Ouïe Magazine
Publié le 05/07/2017

Thibault Duchemin, l’un des trois créateurs de cette appli pour smartphone, a lancé aujourd’hui officiellement sa version française, qui permet aux personnes sourdes et malentendantes d’obtenir un sous-titrage immédiat, y compris en conversation à plusieurs.

 

C’est l’histoire d’un CODA. Cet acronyme anglais signifie : Child of Deaf Adult. Thibault Duchemin a grandi avec deux parents et une sœur sourds et connaît les frustrations des malentendants face aux situations de communication quotidiennes. Vous avez sans doute vu La famille Bélier… Avant de mettre au point son appli, le jeune homme de 26 ans est passé par les Ponts et Chaussées et par Berkeley aux Etats-Unis. Il y a rencontré deux autres jeunes ingénieurs, le Hollandais Pieter Doevendans et le Taïwanais Skinner Cheng -lui-même sourd- et ils ont conçu ensemble Ava (Audio Visual Accessibility).
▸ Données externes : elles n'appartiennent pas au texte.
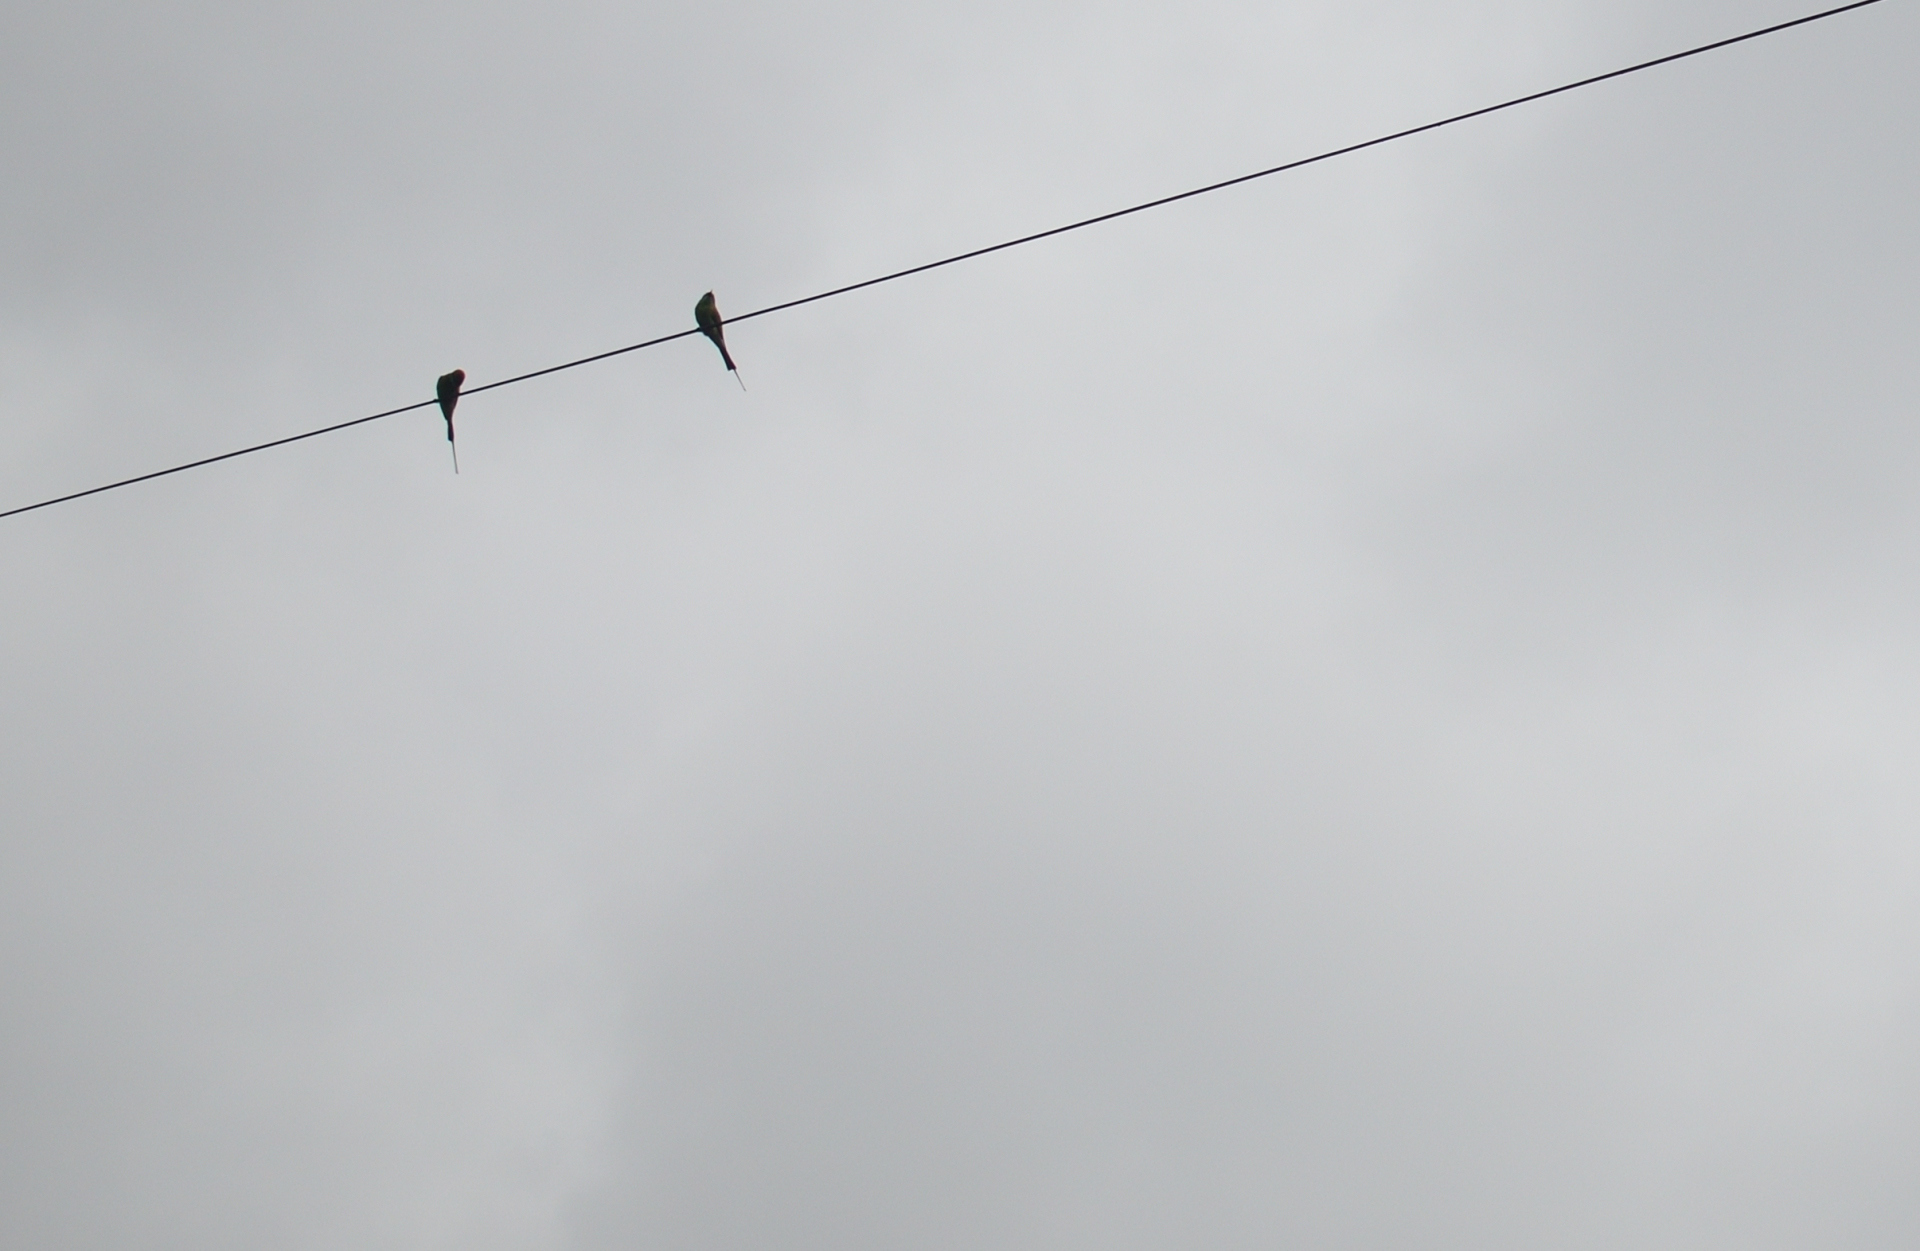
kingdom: Animalia
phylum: Chordata
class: Aves
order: Coraciiformes
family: Meropidae
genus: Merops
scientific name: Merops orientalis
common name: Green bee-eater
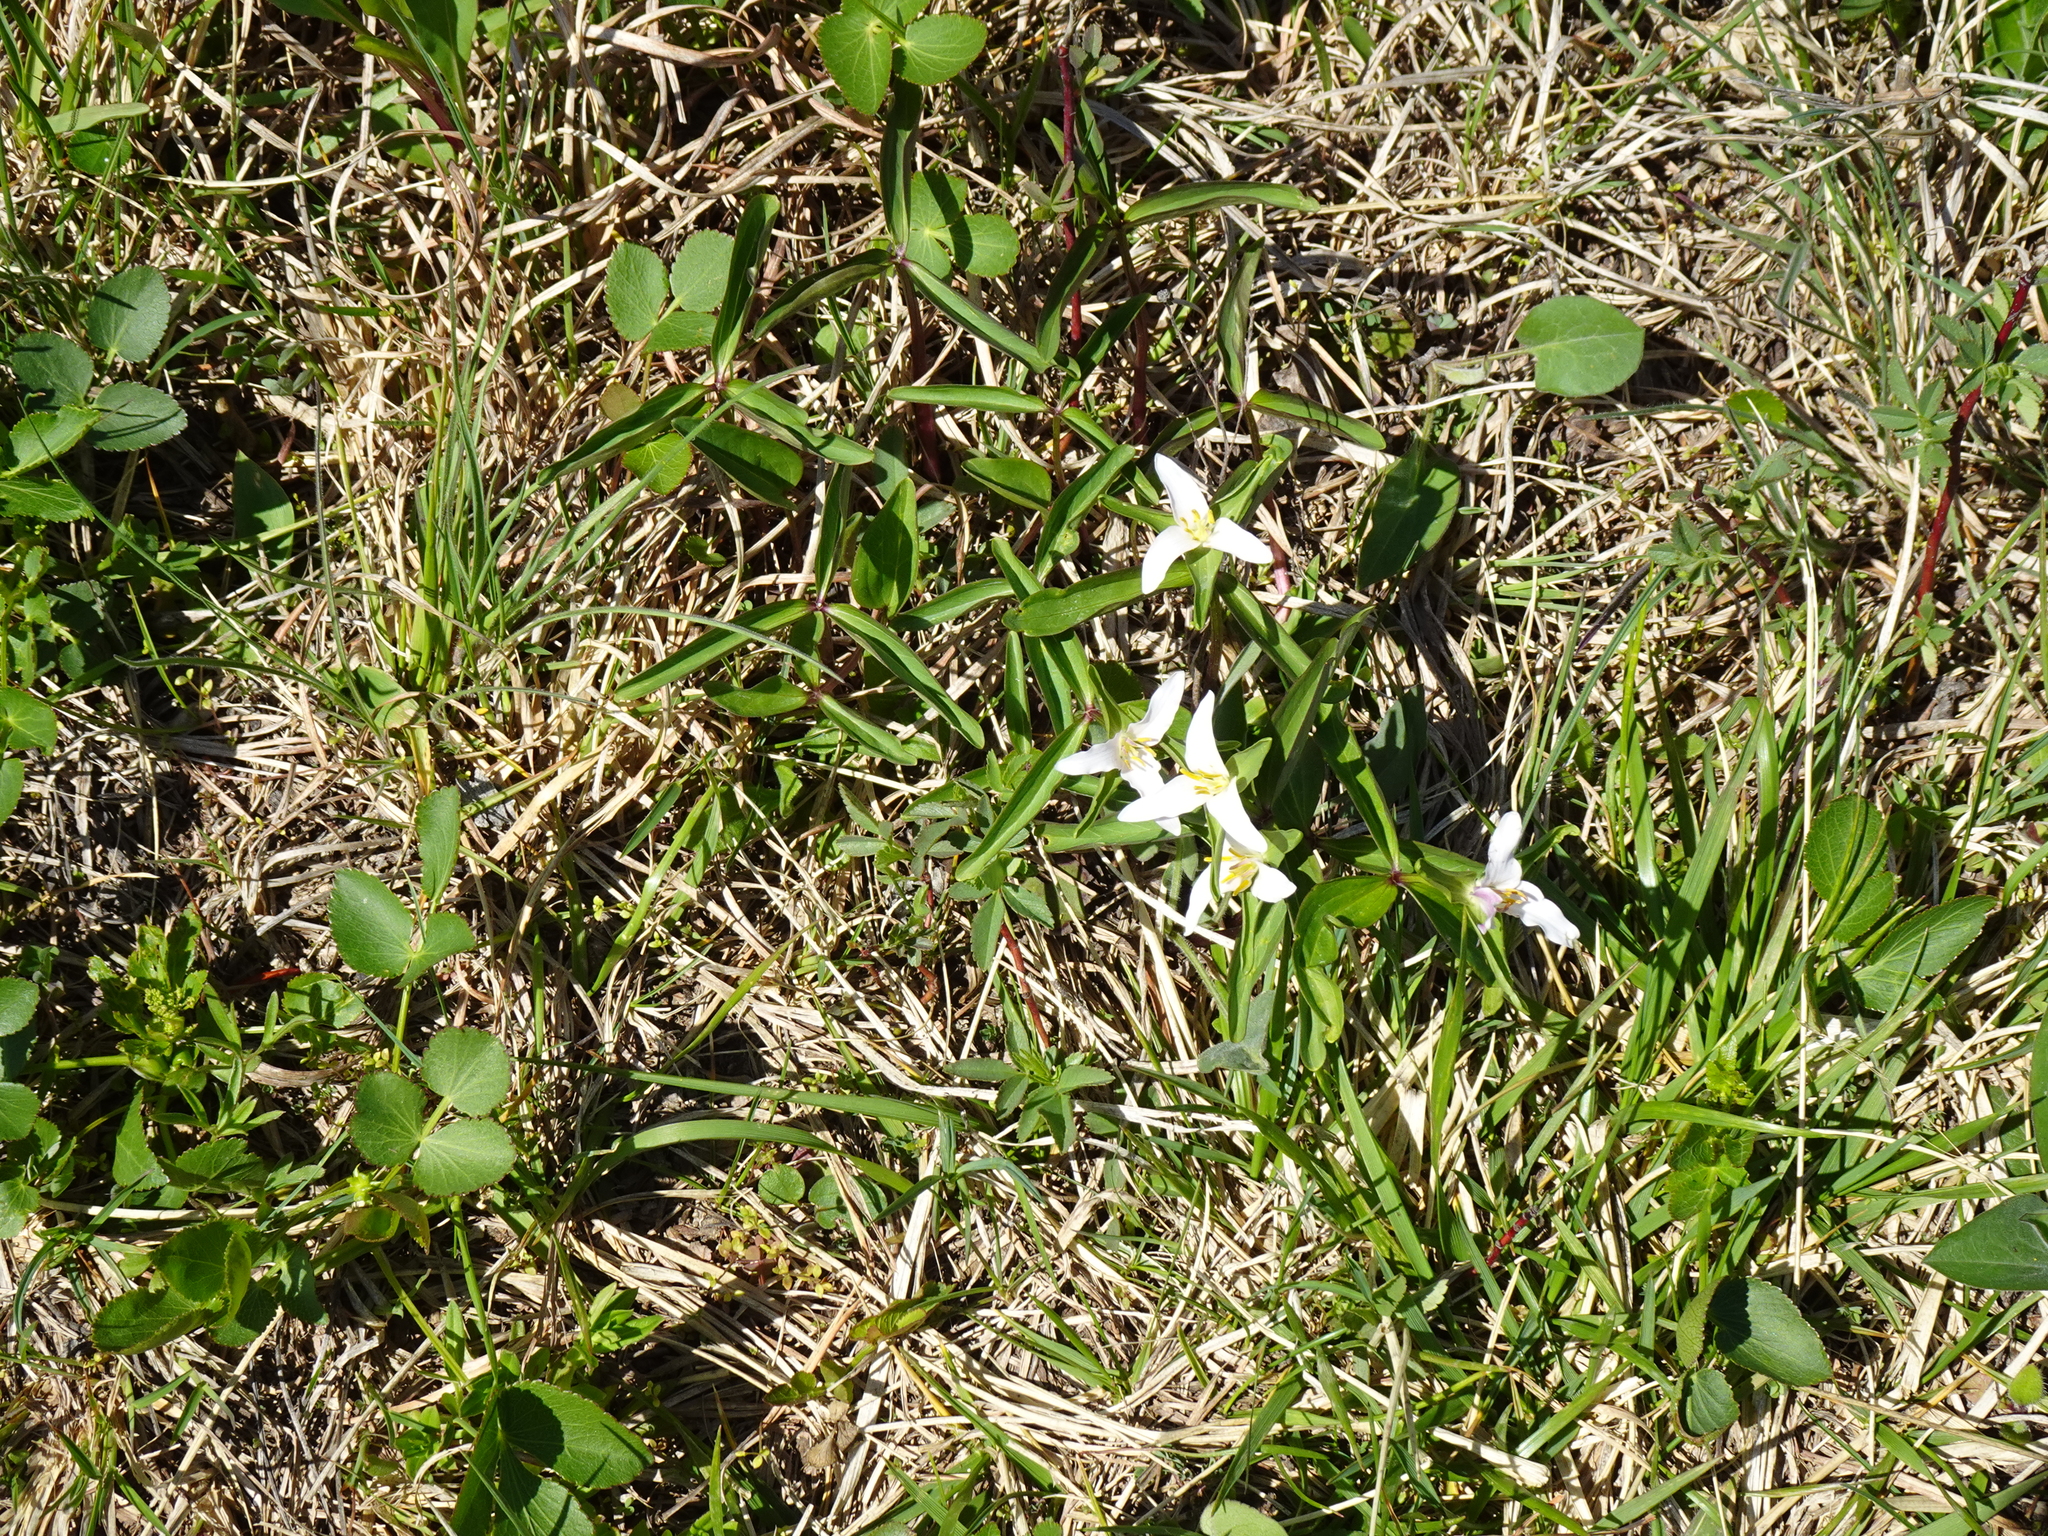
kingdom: Plantae
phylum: Tracheophyta
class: Liliopsida
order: Liliales
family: Melanthiaceae
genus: Trillium
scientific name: Trillium pusillum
Une fois téléchargée sur smartphone, leur appli traduit la parole en mots, soit en face à face (la personne parle dans le micro du téléphone et le malentendant lit sur l’écran) soit en conversation : les interlocuteurs se connectent à une discussion commune comme dans WhatsApp, chacun s’exprime dans son smartphone et les échanges apparaissent sous forme de discussion, chaque personne étant identifiée par une couleur. Soyons clairs : l’immédiateté est là et la reconnaissance vocale fonctionne… Dans certaines limites : il y a quelques fautes et le service marche incontestablement mieux dans un environnement calme, si chacun articule. Mais venant de la lecture labiale, Ava offre une alternative performante aux malentendants.

 

Ce système de transcription portable répond à nombre de situations problématiques que rencontrent les malentendants : guichet d’une administration, rendez-vous médical, cours à l’université, repas de famille… Le premier entretien avec un audioprothésiste entre évidemment dans ce cadre. Cependant, c’est sans doute dans la vie professionnelle que l’appli pourrait se révéler la plus bluffante pour favoriser l’inclusion des personnes malentendantes : lors d’une réunion inopinée, pour les discussions informelles autour d’un café, au restaurant d’entreprise ou pour un déjeuner de travail… Les environnements bruyants restent, on le sait, difficiles à gérer, y compris pour les personnes appareillées. Ava viendrait faire la médiation pour tous les cas de figure dans lesquels les entreprises ne peuvent ou ne veulent pas financer un interprète LSF ou un service de transcription.

 

 

La start up créée en 2014 par Thibault Duchemin et ses deux acolytes a fait mouche : après une opération de financement participatif sur la plateforme Indiegogo, qui leur a permis de lever 45 000 dollars, ils ont fait une levée de fonds de 1,8 million de dollars en France et aux Etats-Unis. Lancée il y a un peu moins de 6 mois aux Etats-Unis, l’appli compte déjà 50 000 utilisateurs. L’équipe internationale de la start up se compose actuellement de 5 permanents et 3 stagiaires. Thibault Duchemin va rester implanté en Californie et c’est Alexandre Hannebelle qui chapeautera le développement d’Ava en France.  Elle est disponible gratuitement pour 5 heures de transcription par mois et en illimité pour 29,99 euros par mois. Des forfaits entreprise sont également proposés.

Ava a déjà été plusieurs fois primée : arrivée première au concours de l’université Berkeley Launch en 2015, prix Handicap de l’Organisme commun des institutions de rente et de prévoyance (Ocirp) dans la catégorie recherche appliquée et innovations technologiques, remis il y a quelques jours. Et Thibault Duchemin vient aussi d’être distingué comme talent de moins de 35 ans par la MIT Technology Review.